Exercise goal. Go through the entries below and print, exactly, the lines starting at the one with "164 228 4383" and ending at the one with "93 286 3295", keeping both ends and no others.

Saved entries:
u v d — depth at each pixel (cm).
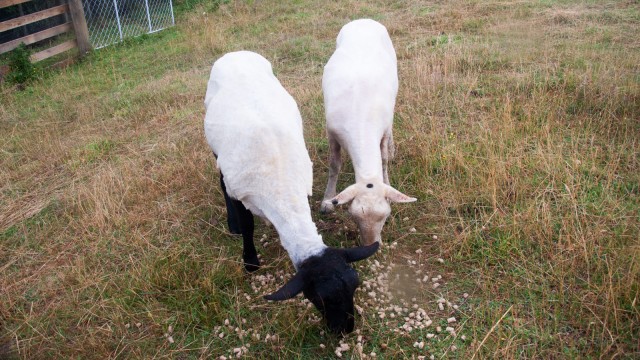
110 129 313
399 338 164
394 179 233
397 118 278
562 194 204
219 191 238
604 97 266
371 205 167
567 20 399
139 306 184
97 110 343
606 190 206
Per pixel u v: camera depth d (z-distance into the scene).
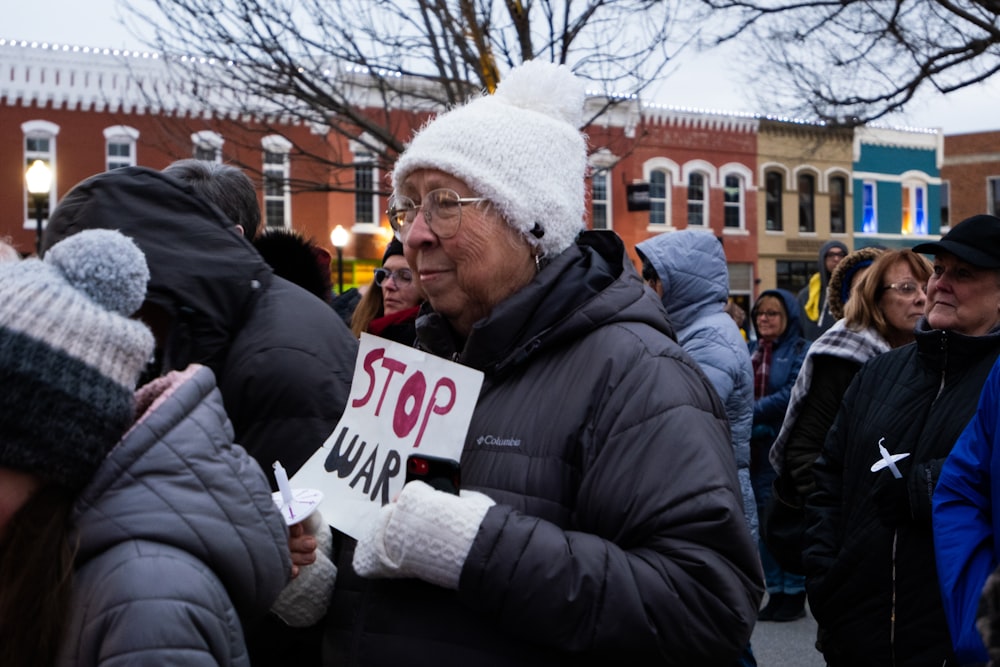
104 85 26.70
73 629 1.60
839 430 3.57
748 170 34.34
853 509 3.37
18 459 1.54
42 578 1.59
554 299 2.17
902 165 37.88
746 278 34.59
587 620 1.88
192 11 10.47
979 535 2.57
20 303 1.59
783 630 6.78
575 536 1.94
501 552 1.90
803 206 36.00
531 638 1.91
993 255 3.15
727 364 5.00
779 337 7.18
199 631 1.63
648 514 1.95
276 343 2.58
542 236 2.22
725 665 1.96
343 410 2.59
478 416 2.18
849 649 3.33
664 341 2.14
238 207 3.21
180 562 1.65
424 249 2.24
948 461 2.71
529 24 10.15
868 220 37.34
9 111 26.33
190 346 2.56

...

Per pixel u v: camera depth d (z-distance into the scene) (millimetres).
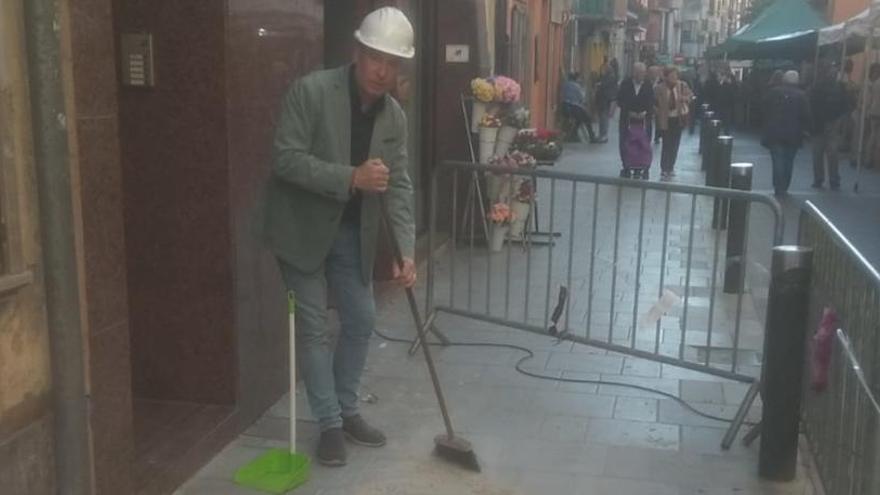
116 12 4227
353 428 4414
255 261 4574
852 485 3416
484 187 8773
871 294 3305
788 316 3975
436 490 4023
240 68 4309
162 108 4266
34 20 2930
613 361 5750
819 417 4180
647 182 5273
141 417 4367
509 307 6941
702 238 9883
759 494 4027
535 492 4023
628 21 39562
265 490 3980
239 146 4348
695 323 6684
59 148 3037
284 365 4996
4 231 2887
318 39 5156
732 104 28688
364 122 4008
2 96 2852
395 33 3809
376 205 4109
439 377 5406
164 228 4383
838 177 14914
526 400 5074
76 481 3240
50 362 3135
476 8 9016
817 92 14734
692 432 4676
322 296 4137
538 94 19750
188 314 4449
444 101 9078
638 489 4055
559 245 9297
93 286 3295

* * *

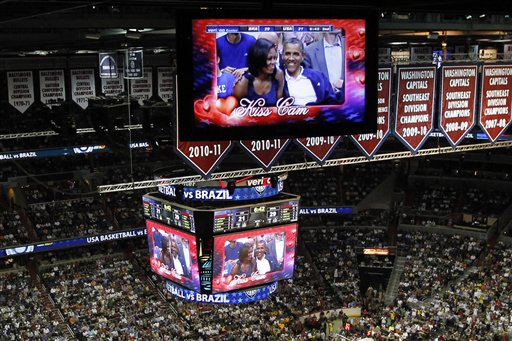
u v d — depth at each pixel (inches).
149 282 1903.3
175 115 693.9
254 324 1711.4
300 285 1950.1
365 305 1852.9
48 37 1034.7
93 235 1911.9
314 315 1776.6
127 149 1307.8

Response to this task.
164 228 4383
838 177 14914
526 400 5074
76 481 3240
50 362 3135
476 8 9016
817 92 14734
692 432 4676
322 296 4137
538 94 19750
188 314 4449
444 101 9078
638 489 4055
559 245 9297
93 286 3295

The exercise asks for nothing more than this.